LAGOS – Micro, Small and Medium-Scale Enterprises (MSMEs) sector is regarded as the major driving force of every economy, irrespective of the country.
The MSMEs sector, according to the International Council for Small Business (ICSB), generally make up over 90 percent of all firms and account for an average of 60 to 70 percent of total employment and 50 percent of Gross Domestic Product (GDP) of any economy.
According to the United States Trade Representative, the MSMEs, numbering over 30 million in the US, are said to account for nearly two-thirds of the net new private sector jobs in recent decades. In India, the MSME sector is estimated to be more than 42 million – a staggering 95 percent of the total industrial units in the country and providing 40 percent of India’s workforce.
In Nigeria, the statistics show the same trend. According to the Nigerian Bureau of Statistics (NBS), the sector has over 37 million MSMEs, and employs over 54 million skilled and unskilled labour while contributing about 54 percent to GDP of the country.
The role that the sector plays in the economy, its peculiar challenges and the need to assist it to realise its full potential are what make the governments all over the world put in place various policies and structures that aid the development of the sector. In Nigeria, we have the Small and Medium Enterprises Development Agency of Nigeria (SMEDAN), a specialist agency created by the government to cater for the needs of the sector.
Unfortunately, despite the efforts of the government towards addressing the challenges of the sector, operators of MSMEs still face a plethora of challenges, especially in the areas of inventory management, access to working capital, transport and logistics, pricing volatility etc.
These challenges are the main reasons many of the MSMEs have a high failure rate, at the worst, or for the ‘lucky’ ones, have low growth and profitability rates.
This tide seems to be changing for the Nigerian MSMEs, with the coming on board of Alerzo Limited, a business-to-business e-commerce platform that is providing retailers in the informal sector easier, faster and smarter access to a wide assortment of products on its retail App, Alerzoshop.
Founded in 2019 by Adewale Opaleye, Alerzo Limited is set to take the Nigerian informal retailers to a whole new world of opportunities by equipping them with digital products that will increase their profit margins.
Opaleye noted some of the challenges facing the informal retail market include, “limited inventory due to high demands; limited access to finance which sometimes leads them to buy adulterated products; the market is clustered and products are often overpriced because prices are largely unregulated; distance to market; opportunity costs; dangers of travel; and inadequate transport system for conveying goods.”
Alerzo’s founder, whose mother was an informal retailer and had to personally deal with the prototype MSMEs challenges, in the course of his studies in a University in China, saw first-hand how China used technology to address most of the challenges its MSMEs are having.

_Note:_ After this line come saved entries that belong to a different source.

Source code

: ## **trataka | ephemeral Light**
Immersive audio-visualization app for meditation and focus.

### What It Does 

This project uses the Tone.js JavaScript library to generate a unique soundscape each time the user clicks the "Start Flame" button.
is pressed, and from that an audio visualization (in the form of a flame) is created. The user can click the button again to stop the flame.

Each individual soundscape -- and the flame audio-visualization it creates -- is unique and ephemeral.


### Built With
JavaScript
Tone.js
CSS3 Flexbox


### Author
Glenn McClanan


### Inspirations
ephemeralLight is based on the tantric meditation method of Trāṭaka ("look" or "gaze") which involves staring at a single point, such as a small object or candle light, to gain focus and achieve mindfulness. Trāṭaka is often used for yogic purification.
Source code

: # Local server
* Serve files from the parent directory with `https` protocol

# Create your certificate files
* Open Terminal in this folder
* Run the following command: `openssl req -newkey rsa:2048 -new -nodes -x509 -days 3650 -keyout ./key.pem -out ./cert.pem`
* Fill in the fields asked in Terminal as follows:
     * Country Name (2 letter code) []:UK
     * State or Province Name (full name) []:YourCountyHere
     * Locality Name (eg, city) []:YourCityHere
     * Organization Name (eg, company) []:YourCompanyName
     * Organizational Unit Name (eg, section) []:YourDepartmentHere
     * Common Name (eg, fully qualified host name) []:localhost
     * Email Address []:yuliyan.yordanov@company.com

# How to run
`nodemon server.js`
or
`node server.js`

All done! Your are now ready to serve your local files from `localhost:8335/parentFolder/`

Seeing that the same technology could be deployed in his home country, Opaleye had to return to Nigeria to deploy similar technology to address the retailers’ challenges in the country. This led to the founding of Alerzo Nigeria.
Since the establishment of the e-commerce platform, retailers on its platform have been given a lifeline to boost their businesses. For example, Alerzo has created Alerzoshop, a digital app that makes the lives of our informal retailers easier.
Customers on the Alerzo platform buy their products at cheaper rates, enjoy huge discounts and have their orders delivered to them at no extra cost.
Little wonder that, in less than two years, the company seems to have taken the South-Western states by the storm and is making steady incursion into the North-Western and North-Central states of the federation.
Opaleye, the founder and Chief Executive Officer of the company, seems to be happy at what Alerzo has been able to achieve in the short time it has been in operation.
His words, “We’re creating an environment where informal retailers no longer have to deal with these issues, we change the landscape for them one delivery at a time. With our delivery services, retailers save time, energy, and resources that they would have otherwise expended in restocking.
“These benefits have resulted in 85 percent of our retailers reducing their 2 – 4 times a week restock trips to zero.”